This article has been submitted by CyberLaw
There are likely to be three main areas of growth in cyber security in the next decade: cyber risk, cyber insurance and Internet of Things (IoT) security.
It is incumbent on boards to protect the company’s assets, and cyber risk must be understood in monetary terms to communicate it to the board in a language easily understood. This will enable the board to implement a coherent, robust cyber security strategy.

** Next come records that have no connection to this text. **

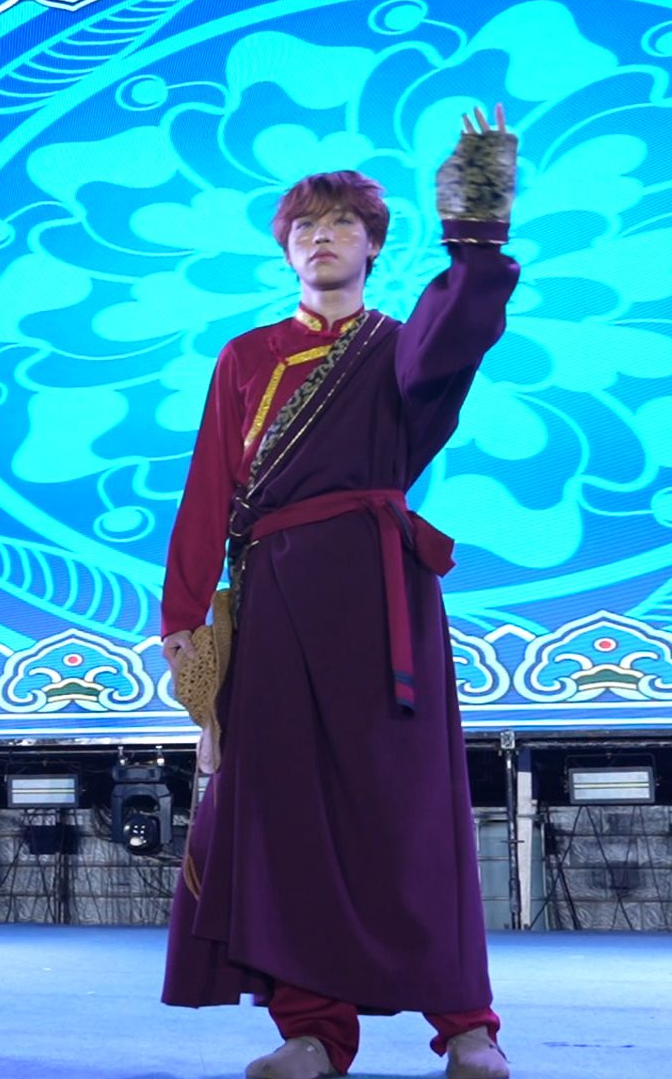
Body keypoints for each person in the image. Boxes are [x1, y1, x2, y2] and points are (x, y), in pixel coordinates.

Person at [160, 107, 521, 1079]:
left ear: (372, 246)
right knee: (285, 818)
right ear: (286, 250)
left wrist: (476, 236)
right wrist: (184, 616)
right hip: (273, 600)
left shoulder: (401, 346)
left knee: (410, 810)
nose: (321, 239)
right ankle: (313, 1031)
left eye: (341, 225)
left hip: (381, 598)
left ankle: (468, 1026)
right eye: (305, 227)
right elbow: (208, 489)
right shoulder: (243, 356)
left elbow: (459, 332)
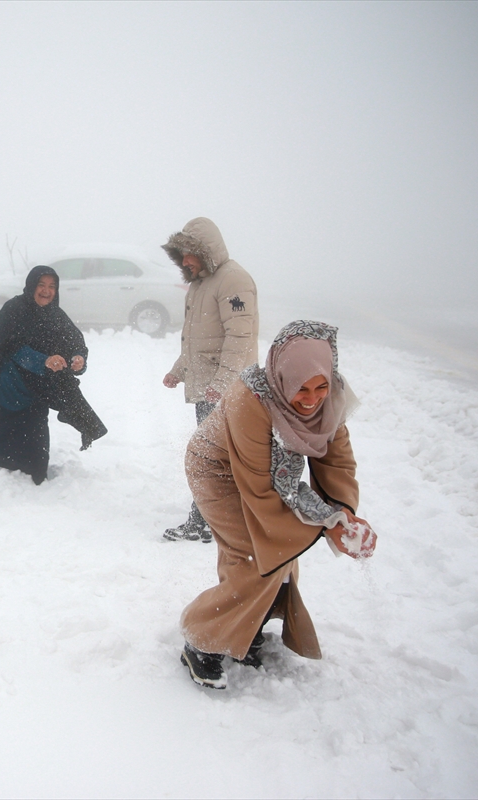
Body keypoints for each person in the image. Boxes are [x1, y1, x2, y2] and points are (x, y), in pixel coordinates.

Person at [177, 320, 376, 690]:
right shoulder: (249, 399)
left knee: (273, 553)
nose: (312, 398)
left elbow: (337, 461)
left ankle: (245, 627)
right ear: (283, 377)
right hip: (217, 469)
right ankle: (202, 641)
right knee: (257, 555)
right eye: (302, 388)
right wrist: (326, 518)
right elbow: (265, 486)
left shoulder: (330, 396)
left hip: (264, 476)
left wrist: (344, 513)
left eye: (321, 386)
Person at [161, 217, 259, 543]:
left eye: (190, 254)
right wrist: (180, 369)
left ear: (207, 250)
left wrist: (224, 382)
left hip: (227, 390)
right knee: (218, 459)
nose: (185, 261)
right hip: (209, 388)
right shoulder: (201, 283)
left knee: (212, 460)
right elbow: (195, 338)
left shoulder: (233, 280)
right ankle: (214, 521)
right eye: (182, 255)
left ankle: (207, 522)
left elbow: (239, 336)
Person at [0, 265, 107, 484]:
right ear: (31, 286)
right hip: (1, 379)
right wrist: (44, 360)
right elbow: (11, 346)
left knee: (34, 435)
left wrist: (78, 357)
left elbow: (74, 340)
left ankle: (34, 470)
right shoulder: (14, 308)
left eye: (52, 286)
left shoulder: (55, 314)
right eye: (41, 285)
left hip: (32, 383)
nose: (46, 291)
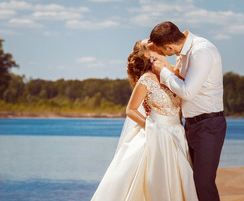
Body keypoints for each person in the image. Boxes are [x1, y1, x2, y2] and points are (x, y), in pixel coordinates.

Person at [91, 39, 198, 201]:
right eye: (149, 41)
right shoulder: (147, 79)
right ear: (147, 54)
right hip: (154, 135)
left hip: (177, 134)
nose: (154, 41)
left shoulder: (177, 74)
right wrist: (153, 128)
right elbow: (131, 110)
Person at [150, 21, 227, 201]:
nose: (163, 55)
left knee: (203, 182)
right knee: (190, 181)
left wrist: (162, 71)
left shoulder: (201, 51)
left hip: (209, 125)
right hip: (191, 125)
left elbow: (187, 91)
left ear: (169, 46)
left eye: (163, 51)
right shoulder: (183, 52)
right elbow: (181, 77)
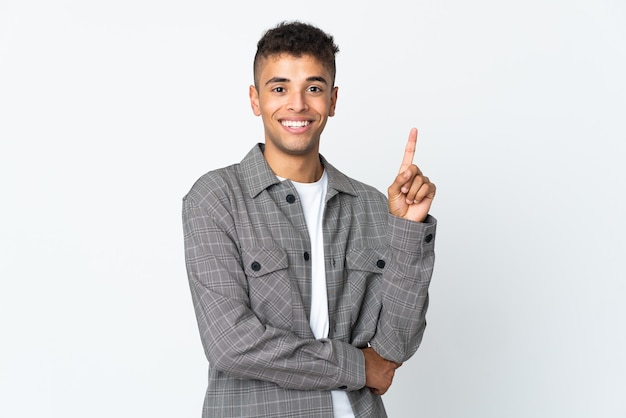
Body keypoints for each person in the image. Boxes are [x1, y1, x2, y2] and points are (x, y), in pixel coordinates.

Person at [182, 20, 437, 418]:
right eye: (279, 87)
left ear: (333, 101)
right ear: (255, 99)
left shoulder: (370, 205)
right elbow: (231, 342)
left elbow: (396, 347)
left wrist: (408, 228)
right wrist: (357, 366)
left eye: (313, 88)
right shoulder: (216, 198)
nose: (297, 104)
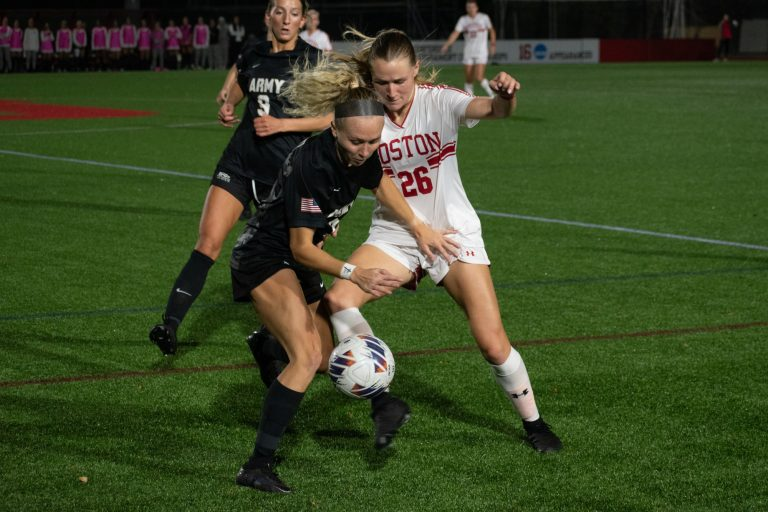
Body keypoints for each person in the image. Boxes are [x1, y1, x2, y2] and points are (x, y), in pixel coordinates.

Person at [254, 28, 563, 454]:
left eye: (400, 81)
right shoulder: (364, 113)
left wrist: (506, 95)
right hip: (395, 233)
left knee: (492, 342)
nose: (392, 91)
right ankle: (376, 392)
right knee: (341, 300)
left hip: (452, 233)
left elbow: (493, 110)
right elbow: (334, 164)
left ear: (416, 70)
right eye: (382, 82)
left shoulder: (439, 101)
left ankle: (534, 423)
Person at [231, 84, 455, 493]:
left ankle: (268, 345)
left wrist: (418, 227)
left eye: (373, 140)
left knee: (318, 362)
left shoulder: (363, 151)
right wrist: (356, 273)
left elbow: (381, 182)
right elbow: (300, 248)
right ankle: (256, 465)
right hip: (265, 258)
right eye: (356, 141)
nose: (365, 149)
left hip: (301, 257)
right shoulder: (312, 166)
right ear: (334, 130)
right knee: (308, 357)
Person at [149, 0, 333, 356]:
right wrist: (228, 105)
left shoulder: (313, 60)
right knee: (207, 243)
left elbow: (328, 119)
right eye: (279, 11)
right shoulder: (253, 52)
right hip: (238, 162)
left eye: (294, 13)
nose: (286, 19)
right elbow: (239, 87)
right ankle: (168, 326)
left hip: (283, 176)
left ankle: (271, 338)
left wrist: (283, 124)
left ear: (303, 19)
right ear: (267, 16)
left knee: (292, 258)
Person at [440, 0, 496, 97]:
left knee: (479, 77)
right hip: (468, 52)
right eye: (468, 7)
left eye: (472, 7)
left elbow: (492, 31)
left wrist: (492, 44)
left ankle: (492, 95)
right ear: (466, 9)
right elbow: (455, 33)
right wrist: (447, 45)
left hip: (481, 52)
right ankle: (469, 99)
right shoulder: (463, 20)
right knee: (469, 79)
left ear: (476, 8)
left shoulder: (484, 18)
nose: (470, 9)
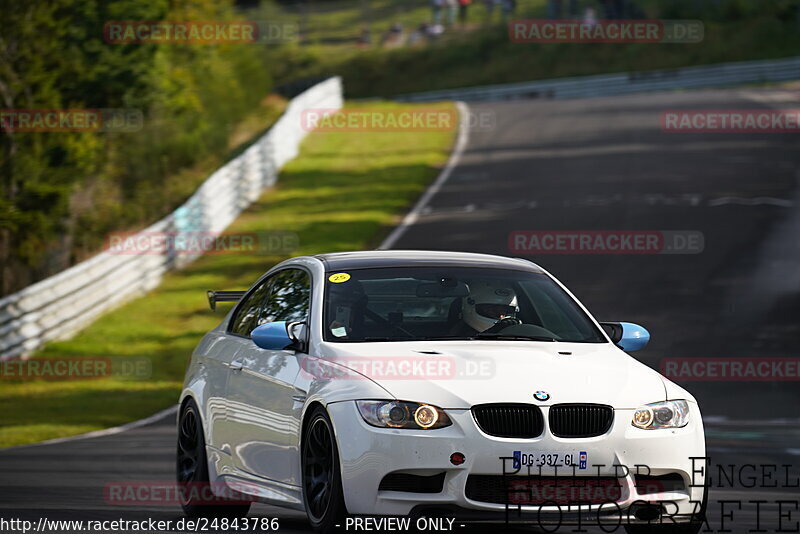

The cyber insurance market is embryonic, and businesses need to understand the level of insurance required. To do this it is vital to evaluate cyber risk. It is easy to underestimate, and therefore under insure, the financial impact of a cyber-attack. Insurance companies are increasingly recognising the need to differentiate themselves and price policies on the actual risk of the insured. Measuring cyber risk requires understanding how business assets are impacted by a cyber-attack. Risk metrics determine how much insurance is actually required by a business.
It is anticipated that by 2020 there will be over 50 billion IoT devices. Recent IoT centred DDoS attacks have caused recent outages for many websites including Twitter, Amazon and Tumblr.
Ultimately, organisations must be proactive in relation to cyber security, factoring security into developments up front rather than reacting to incidents. Cyber risk evaluation is key; cyber insurance provides an extra level of protection, although the risk of inadequate coverage is ever present, and IoT security must be considered to avoid serious repercussions.